Questo mese di maggio 2023 è stato funestato dagli eventi calamitosi che hanno riguardato l’Emilia - Romagna: le province di Forlì-Cesena (con Faenza), Rimini, Ravenna (con Lugo di Romagna), la stessa Bologna. Piogge di intensità eccezionale fanno esondare fiumi e corsi d’acqua; ma di questo non ci si può meravigliare più di tanto. Ci si meraviglia piuttosto della palese inadeguatezza delle istituzioni pubbliche (regioni, comuni, eccetera). Nella pratica amministrativa, la teoria conta meno di zero. Si deve guardare esclusivamente ai risultati. Da noi si considera virtuosa una regione se si è dotata di un proprio piano regionale delle acque, oppure se ha approvato una legge regionale per limitare il consumo di suolo (la cementificazione). Le alluvioni si fanno un baffo di questi piani e di queste leggi. Prima di cambiare argomento, tengo ad esprimere il mio totale apprezzamento nei confronti di quei tanti giovani che, come volontari, sono accorsi in Romagna per dare un aiuto materiale, per rimuovere l’acqua e il fango dai luoghi alluvionati. Rappresentano il meglio della Nazione italiana.
Ho ascoltato l’interessante punto di vista di un docente di ingegneria idraulica: come azione preventiva, bisognerebbe costruire, accanto ai fiumi e torrenti, vasche di espansione, invasi, nuovi canali, in modo da indirizzarvi l’acqua piovana in eccesso. Si deve passare dalla logica attuale, in cui eccezionalmente la regione bandisce appalti di opere o di servizi, ad un diverso ordinamento, in cui la regione operi davvero come un ente di programmazione. Strutture tecniche permanenti, dotate delle migliori professionalità, dovrebbero individuare tutte le opere di ingegneria idraulica necessarie, incluse la manutenzione delle dighe esistenti e la costruzione di nuove dighe.
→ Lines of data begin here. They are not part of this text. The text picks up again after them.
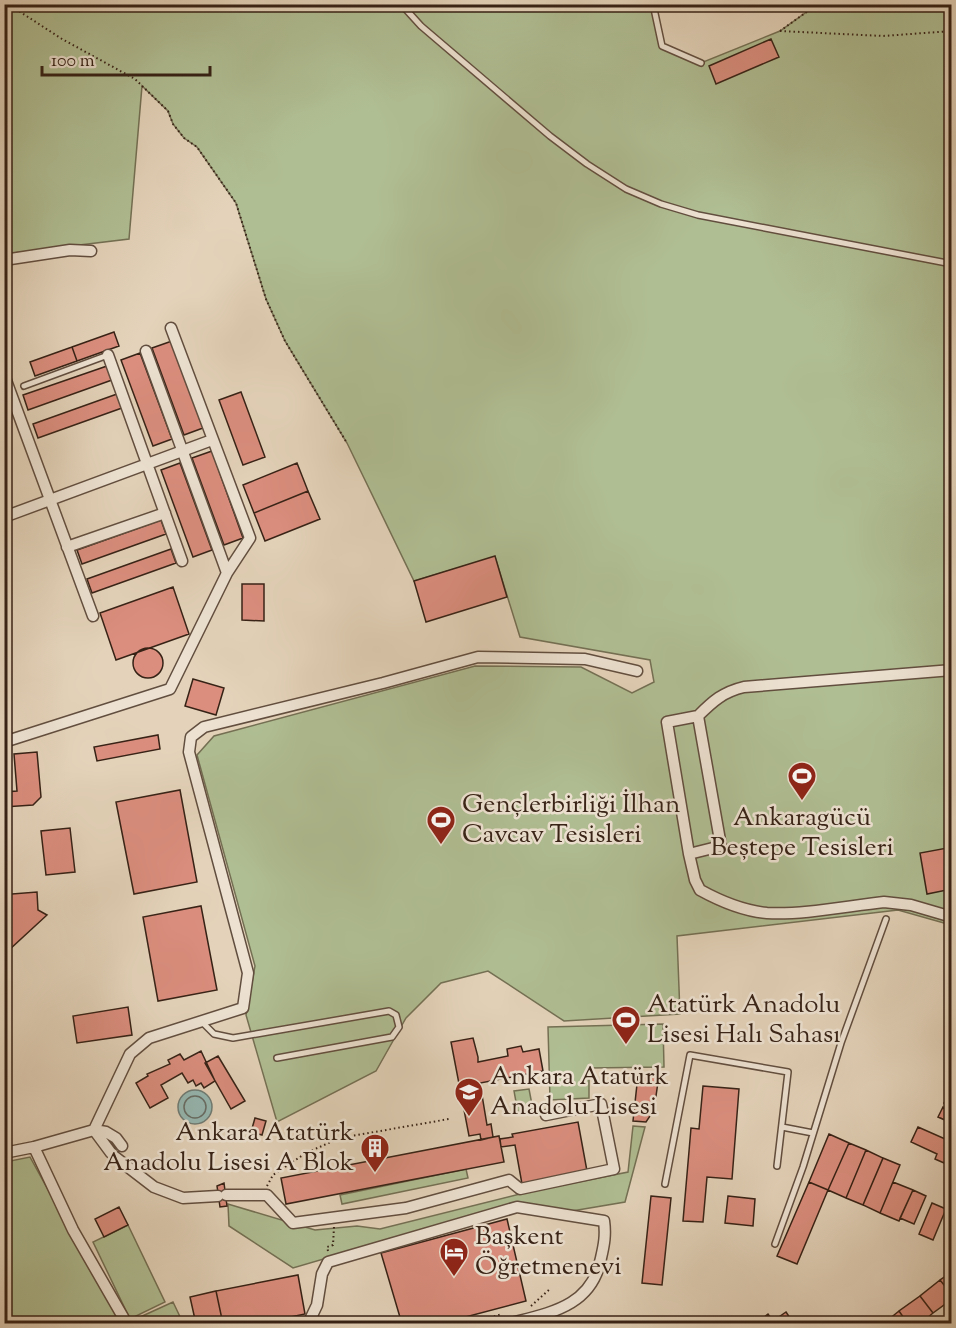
<svg xmlns="http://www.w3.org/2000/svg" width="956" height="1328" viewBox="0 0 956 1328" font-family="'Sorts Mill Goudy',serif">
<style>
.green{fill:#b0be93;stroke:#747054;stroke-width:1.5}
.water{fill:#95b7b2;stroke:#6f7b74;stroke-width:1.5}
.lines{fill:none;stroke-linecap:round;stroke-linejoin:round}
.shore{stroke:#666c64;stroke-width:1.5}
.building{fill:#db8e7e;stroke:#372216;stroke-width:1.5}
.lane-casing{stroke:#624e3f;stroke-width:8}
.street-casing{stroke:#624e3f;stroke-width:13}
.path{stroke:#372216;stroke-width:2;stroke-dasharray:1.5 3;stroke-linecap:butt}
.lane{stroke:#ede2d2;stroke-width:5}
.street{stroke:#ede2d2;stroke-width:10}
.labels{text-anchor:middle;dominant-baseline:central;stroke-width:5;stroke-linejoin:round;paint-order:stroke}
.poi-label{font-size:26px;fill:#372216;stroke:#ede2d2;text-anchor:start}
</style>
<rect width="100%" height="100%" fill="#e4d3ba"/>
<filter id="stains"><feTurbulence type="fractalNoise" baseFrequency=".00333" numOctaves="4"/><feColorMatrix values="0 0 0 0 .2 0 0 0 0 .09 0 0 0 0 .02 0 0 0 .5 -.17"/></filter>
<radialGradient id="worn" r=".72"><stop offset=".6" stop-color="#630" stop-opacity="0"/><stop offset="1" stop-color="#630" stop-opacity=".3"/></radialGradient>
<path class="green" d="M850,4L951,5V925L898,910L677,936L680,1014L564,1021L488,971L441,983L406,1018L376,1071L277,1122L246,1015L255,966L197,755L214,736L475,666L581,667L632,693L654,682L650,660L520,637L495,557L414,581L347,443L285,341L266,299L236,203L197,147L184,138L173,124L168,111L142,86L129,239L5,254L4,5H653L662,46L701,63L780,31L808,11Z
M663,1024L664,1067L589,1068V1098L550,1100L548,1027Z
M529,1089L533,1110L518,1113L514,1091Z
M633,1126L645,1127L625,1202L566,1212L518,1202L293,1268L229,1226L228,1204L315,1230L357,1226L380,1229L528,1192L628,1172Z
M30,1157L121,1323L5,1324V1162Z
M466,1169L468,1178L342,1204L340,1195Z
M128,1225L165,1302L130,1319L93,1242Z
M173,1302L183,1323H140L138,1318Z"/>
<path class="water" d="M178 1107a17 17 0 1 1 34 0a17 17 0 1 1-34 0Z"/>
<g class="lines">
<path class="shore" d="M184 1107a11 11 0 1 1 22 0a11 11 0 1 1-22 0Z"/>
</g>
<path class="building" d="M771,39L779,57L716,84L709,66Z
M114,332L119,346L77,361L72,347Z
M172,341L203,428L184,435L152,348Z
M72,347L77,361L35,376L30,362Z
M140,353L172,439L153,446L121,360Z
M107,366L112,380L28,410L23,395Z
M241,392L265,457L243,465L219,400Z
M117,394L122,408L38,438L33,424Z
M212,451L243,538L224,545L192,458Z
M180,463L212,550L193,557L161,470Z
M297,463L308,491L254,513L243,485Z
M308,491L320,519L265,541L254,513Z
M161,520L166,534L82,564L77,550Z
M171,549L176,563L92,593L87,579Z
M495,556L507,597L426,622L414,581Z
M242,584H264V621L242,620Z
M173,587L189,634L116,660L100,613Z
M133 663a15 15 0 1 1 30 0a15 15 0 1 1-30 0Z
M193,679L224,688L216,715L185,706Z
M158,735L160,749L97,761L94,747Z
M37,752L41,797L33,805L4,807V792L17,791L14,754Z
M180,790L197,882L134,894L116,802Z
M70,828L75,872L46,875L41,831Z
M947,848L952,871V889L927,894L920,853Z
M4,890L12,894L37,892L38,910L47,915L10,949L4,946Z
M201,906L217,990L158,1001L143,917Z
M128,1007L132,1035L77,1043L73,1016Z
M473,1038L478,1057V1062L508,1056L507,1049L521,1046L523,1052L539,1049L543,1071L480,1083L487,1125L491,1124L493,1137L481,1140L480,1134L469,1136L451,1042Z
M201,1051L215,1081L204,1088L201,1083L196,1086L193,1080L188,1083L182,1073L161,1085L168,1098L150,1108L136,1083L148,1076L147,1074L170,1064L168,1060L180,1054L184,1060Z
M218,1056L245,1101L231,1109L205,1063Z
M638,1075H659L654,1110L646,1122L633,1121Z
M703,1086L739,1089L732,1179L707,1177L703,1222L683,1221L691,1128L699,1129Z
M952,1088V1123L938,1117L943,1107L945,1108L947,1104L944,1103Z
M255,1118L266,1121L262,1135L251,1132Z
M578,1122L587,1171L522,1184L515,1145L501,1147L500,1139L513,1137L512,1134Z
M918,1127L952,1142V1161L946,1158L944,1163L935,1159L937,1154L911,1142Z
M829,1134L849,1143L828,1190L809,1182Z
M499,1136L504,1162L286,1204L281,1178Z
M849,1143L866,1150L846,1198L828,1190Z
M866,1150L883,1158L863,1205L846,1198Z
M883,1158L900,1165L880,1213L863,1205Z
M809,1182L828,1190L797,1264L777,1256Z
M893,1182L913,1190L899,1221L880,1213Z
M224,1183L227,1206L220,1207L217,1186Z
M913,1190L926,1196L914,1224L900,1218Z
M651,1196L671,1198L662,1285L642,1283Z
M728,1196L755,1199L753,1226L725,1223Z
M932,1203L946,1209L933,1240L919,1234Z
M119,1207L128,1225L104,1237L95,1219Z
M507,1219L526,1301L439,1324H402L381,1253Z
M952,1272V1295L940,1280Z
M298,1275L305,1314L257,1324H223L216,1291Z
M940,1280L952,1295V1299L933,1313L920,1296Z
M216,1291L223,1324H196L190,1297Z
M920,1296L933,1313L920,1324H908L899,1311Z
M899,1311L908,1324H883Z
M786,1312L794,1324H761L759,1321L768,1314L773,1321Z
M615,1317L640,1319V1324H615Z
M661,1317L688,1319V1324H661Z"/>
<g class="lines">
<g class="lane-casing">
<path id="lane" d="M401,4L421,26L550,136L587,164L626,189L661,204L698,215L952,264
M653,4L662,46L701,63
M24,386L108,355
M202,1022L214,1034L233,1038L389,1011L396,1015L399,1027L392,1037L277,1058
M782,1127L813,1133
M665,1184L690,1055L788,1072L777,1166
M775,1244L803,1167L841,1043L886,919"/>
</g>
<g class="street-casing">
<path id="street" d="M4,260L70,250L91,251
M146,351L227,573
M108,355L182,561
M4,375L93,616
M4,517L212,440
M67,547L165,513
M698,716L721,846L689,854L667,722Z
M698,716C713,701 723,692 744,687L952,670
M4,742L170,689L227,573L250,538L171,328
M689,854L695,880L700,890C720,901 744,911 767,913C804,915 847,906 884,902L911,905L952,917
M94,1130L130,1054L149,1038L243,1008L248,973L189,752L191,737L204,727L383,683L478,657L585,659L637,671
M94,1130L111,1153
M34,1147L73,1230L127,1324
M4,1153L34,1147L94,1130L106,1132L116,1138L122,1146
M115,1157L154,1187L183,1198L218,1196
M226,1195H267L293,1223L406,1208L509,1180L520,1189L614,1169L601,1104L546,1115
M308,1324L317,1305L322,1274L328,1262L517,1207L604,1221C606,1235 604,1245 601,1258C592,1307 549,1313 508,1324"/>
</g>
<path class="path" d="M8,4L62,39L135,79L168,111L173,124L184,138L197,147L236,203L266,299L285,341L347,443
M780,31L883,36L952,31
M780,31L808,11L850,4
M267,1186L273,1175L306,1153L340,1138L449,1119
M328,1251L327,1247L333,1245L334,1227
M531,1306L551,1288
M468,1324L502,1314"/>
<use href="#lane" class="lane"/>
<use href="#street" class="street"/>
</g>
<defs>
<g id="stadium-pin" transform="scale(1.5)"><path d="M0 17L-7.5 6A9.5 9.5 0 1 1 7.5 6Z" fill="#8f2418" stroke="#ede2d2"/><path d="M0-5a6.5 5 0 1 0 0 10a6.5 5 0 1 0 0-10ZM-3.5-1.8h7v3.6h-7Z" fill="#fff"/></g>
<g id="school-pin" transform="scale(1.5)"><path d="M0 17L-7.5 6A9.5 9.5 0 1 1 7.5 6Z" fill="#8f2418" stroke="#ede2d2"/><path d="M0-5L7-2L0 1L-7-2ZM-4 1L0 2.5L4 1V4Q0 6-4 4Z" fill="#fff"/></g>
<g id="building-pin" transform="scale(1.5)"><path d="M0 17L-7.5 6A9.5 9.5 0 1 1 7.5 6Z" fill="#8f2418" stroke="#ede2d2"/><path d="M-4-6H4V6H1V3H-1V6H-4ZM-2.5-4.3h1.7v1.8h-1.7ZM.8-4.3h1.7v1.8H.8ZM-2.5-1h1.7V.8h-1.7ZM.8-1h1.7V.8H.8Z" fill="#fff"/></g>
<g id="hotel-pin" transform="scale(1.5)"><path d="M0 17L-7.5 6A9.5 9.5 0 1 1 7.5 6Z" fill="#8f2418" stroke="#ede2d2"/><path d="M-6-4.5h1.5V1H6V5H4.5V3h-9V5H-6ZM-4 0a1.8 1.8 0 1 1 3.6 0ZM.5 0V-2.5h3Q6-2.5 6 0Z" fill="#fff"/></g>
</defs>
<g fill-rule="evenodd">
<use href="#stadium-pin" x="802" y="776"/>
<use href="#stadium-pin" x="441" y="820"/>
<use href="#stadium-pin" x="626" y="1020"/>
<use href="#school-pin" x="469" y="1092"/>
<use href="#building-pin" x="375" y="1148"/>
<use href="#hotel-pin" x="454" y="1252"/>
</g>
<g class="labels">
<g class="poi-label">
<text x="462" y="805">Gençlerbirliği İlhan<tspan x="462" dy="30">Cavcav Tesisleri</tspan></text>
<text x="802" y="818" text-anchor="middle">Ankaragücü<tspan x="802" dy="30">Beştepe Tesisleri</tspan></text>
<text x="647" y="1005">Atatürk Anadolu<tspan x="647" dy="30">Lisesi Halı Sahası</tspan></text>
<text x="490" y="1077">Ankara Atatürk<tspan x="490" dy="30">Anadolu Lisesi</tspan></text>
<text x="354" y="1133" text-anchor="end">Ankara Atatürk<tspan x="354" dy="30">Anadolu Lisesi A Blok</tspan></text>
<text x="475" y="1237">Başkent<tspan x="475" dy="30">Öğretmenevi</tspan></text>
</g>
</g>
<rect width="956" height="1328" fill="none" stroke="#e4d3ba" stroke-width="24"/>
<rect x="6" y="6" width="944" height="1316" fill="none" stroke="#372216" stroke-width="3"/>
<rect x="12" y="12" width="932" height="1304" fill="none" stroke="#372216" stroke-width="1.5"/>
<path d="M42 66v9h168v-9" fill="none" stroke="#372216" stroke-width="3"/>
<text x="51" y="66" font-size="18" fill="#372216" stroke="#ede2d2" stroke-width="4.5" paint-order="stroke">100 m</text>
<rect width="100%" height="100%" filter="url(#stains)"/>
<rect width="100%" height="100%" fill="url(#worn)"/>
</svg>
Dovrebbero essere elaborati piani di attuazione; cosicché mese per mese sia chiaro quali progressi si fanno; oppure, per responsabilità di chi, non si fanno. Tutto questo non è alla portata di piccole regioni, come il Molise (con tutto il rispetto). Non è neanche alla portata di una regione di medie dimensioni, quale appunto l’Emilia - Romagna. Un’esperienza ormai più che cinquantennale attesta il fallimento delle regioni ordinarie, istituite nel 1970. Sono enti buoni soltanto a produrre spesa pubblica; infatti, proprio a partire dal 1970, il rapporto fra debito pubblico dello Stato e Prodotto interno lordo (PIL) è nettamente peggiorato. Ricordiamoci di Giovanni Malagodi, segretario del Partito liberale, e della sua lunga azione contro le regioni ordinarie. Ciò non significa teorizzare che si debba accentrare ogni compito nello Stato: anche le burocrazie ministeriali danno spesso prove di inefficienza. Il problema è quello di far corrispondere la competenza territoriale regionale con aree vaste, il più possibile omogenee dal punto di vista dei precedenti storici e della fisionomia culturale-
Una riforma costituzionale è una cosa estremamente seria: richiederebbe una parziale riscrittura di quasi tutti gli articoli del Titolo quinto. Cosa che non si può fare in un articolo di giornale.